導語:人的嘴脣所能發出的最甜美的字眼,就是母親,最美好的呼喚,就是“媽媽”。這裏本站的小編爲大家整理了三篇簡短感人的母愛的小故事,希望你們喜歡。

簡短感人的母愛的小故事

故事一:《你的眼淚是一條河》

母親哭了,在搖曳的光影裏。60年了,多少苦澀的淚伴着逝去的歲月,在母親的臉上流呀流,流走了母親滿頭的青絲,流成了道道細密的小河。母親是個苦命的人,她13歲那年夏天,我外婆突然中風去世了,母親在外婆的墳前哭幹了最後一滴眼淚,就擔起了操持家務照料妹妹的擔子。默默勞作、不善言談的性格便是從那時候養成的。日子的艱難、心中的愁苦,無人傾訴,只有在夜裏默默流淚。

母親20歲那年冬天,嫁到了我們李家,我的父親小母親一歲,家境雖很貧寒,可在十里八村,父親稱得上是一個出色的小夥子。貧家女是不怕過窮日子的,只要她的心能有個依靠就夠了。哪承想婚後不久,父親就因勞累過度患了肺病,時常大口大口地吐血,母親流着淚,求父親去治療,執拗剛烈的父親卻咬牙發誓不把日子過好,他死也不去治病。母親知道父親的心思,他是怕花錢。看着四壁如洗的兩間土坯西廂房,家裏也真拿不出錢來給父親治病,母親除了拼死幹活兒來減輕父親的勞累,就是終日含淚祈求老天保佑。不知是不是母親虔誠的禱告感動了上蒼,半年後,父親的病竟然不治自愈了,三間新房也蓋了起來。房子蓋好的那天,母親抱着父親大哭了一場。

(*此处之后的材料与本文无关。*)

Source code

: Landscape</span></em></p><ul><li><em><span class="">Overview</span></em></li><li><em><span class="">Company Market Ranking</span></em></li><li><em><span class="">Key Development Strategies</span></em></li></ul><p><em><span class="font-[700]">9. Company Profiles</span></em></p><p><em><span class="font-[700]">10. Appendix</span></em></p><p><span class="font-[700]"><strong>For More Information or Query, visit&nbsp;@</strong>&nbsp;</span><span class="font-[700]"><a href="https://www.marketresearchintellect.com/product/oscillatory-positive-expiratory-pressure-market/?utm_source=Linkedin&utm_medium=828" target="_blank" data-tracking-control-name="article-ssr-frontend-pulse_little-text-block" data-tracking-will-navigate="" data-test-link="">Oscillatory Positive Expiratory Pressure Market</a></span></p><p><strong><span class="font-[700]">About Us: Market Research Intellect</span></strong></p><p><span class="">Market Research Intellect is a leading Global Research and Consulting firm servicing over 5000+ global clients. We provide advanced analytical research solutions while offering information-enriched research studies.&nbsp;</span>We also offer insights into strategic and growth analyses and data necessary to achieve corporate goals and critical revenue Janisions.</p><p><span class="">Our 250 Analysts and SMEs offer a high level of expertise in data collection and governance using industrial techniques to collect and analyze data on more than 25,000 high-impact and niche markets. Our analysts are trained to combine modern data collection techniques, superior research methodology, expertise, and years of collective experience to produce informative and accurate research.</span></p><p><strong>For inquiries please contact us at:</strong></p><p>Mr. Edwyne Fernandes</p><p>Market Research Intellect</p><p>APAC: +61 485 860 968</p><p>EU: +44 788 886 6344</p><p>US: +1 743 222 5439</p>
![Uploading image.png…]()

日子稍稍好過一點的時候,我來到了世上,從出生那一天起就把無盡的牽掛與愁苦帶給了她,母親的生命從此成爲一支被我點燃的蠟燭,再沒有停止過燃燒和流淚。

不滿一歲的時候,我得了急性腸炎,這病在三十多年前的農村,是可以置人於死命的。當時,已經擔任村支部書記的父親遠在幾百裏外的地委黨校學習,母親抱着氣息奄奄的我,衝進雷電交加的茫茫雨夜,一路跌跌撞撞,終於在子夜敲開了十里外一個老中醫的家門。母親跪在老中醫的面前,求他救救她的兒子,她再次用她的淚感動了上蒼,我竟死裏逃生,奇蹟般地活了下來。

說起來,我還 算給母親爭氣,從小學到中學一路讀過來,沒讓她失望。1980年,18歲的我參加高考竟考了個全縣文科第一,母親連夜把我的被子拆了添絮了一層新棉,燈光下,她手中的針線起起落落,點點滴滴的淚水連同那顆慈母心都絮進了那厚厚的棉被裏。

大學畢業後,我被分到一個新興城市工作,母親沒再做太多的囑咐,只對我說:“你真的長大了,以後出門在外,要行善事,做好人。媽在家等你回來過年團圓。”可是,母親盼來的不是兒子歸來的團圓,而是我患病住院的音訊。已是農曆臘月中旬,單位的車把父母接到我所住的醫院,母親踉蹌着撲到我的牀頭,抱着我的頭,泉涌般的淚水潤溼了我的臉。我的心裏滿是對母親深深的歉意,爲什麼我帶給你的總是流不盡的淚?我真是一個不懷好意的討債鬼嗎?

在以後整整18個月的日子裏,病魔與死神將我這個不滿24歲的生命當成它們手中的一根扯來扯去的猴皮筋,母親用她帶血的淚水和根根白髮陪着我一道跟它們較量,最終我竟奇蹟般擺脫了死神的糾纏,可是它沒有空手而去,挖走了我的一雙眼睛。

那是一個飄着細雨的暮春之夜,病房裏很安靜,母親小聲對我說:“你要是難受就抽支菸吧。這是我從小賣部給你買來的,是你從前愛吸的‘大前門’牌,護士都查過房了,不會有人來了。”母親的話怯生生的。對沒了眼睛的兒子,已是心碎的母親,猶如做錯了事的孩子,不知如何才能不惹我發怒。

黑暗中,我下意識地伸出手,她竟看見了,忙把一支菸放到我手中,然後又急急忙忙地去找火柴。我深吸一口久違的香菸,許久才伴着一聲重重的嘆息吐出濃濃的煙霧,母親又小心翼翼地開口了,“媽知道你心裏難受,可我們總還 得活下去活,像我這樣活着有啥用?”這是我幾個月來第一次順着母親的話茬答言,母親受到更大的鼓勵,咋沒用,只要你還 活着,只要我和你爹下地回來能看到牀上坐着他們的兒子,我們心裏就踏實,就有奔頭窗外的雨下得大了,落在長出新芽的樹上沙沙作響,忽覺得臉上癢癢的用手去摸,是淚。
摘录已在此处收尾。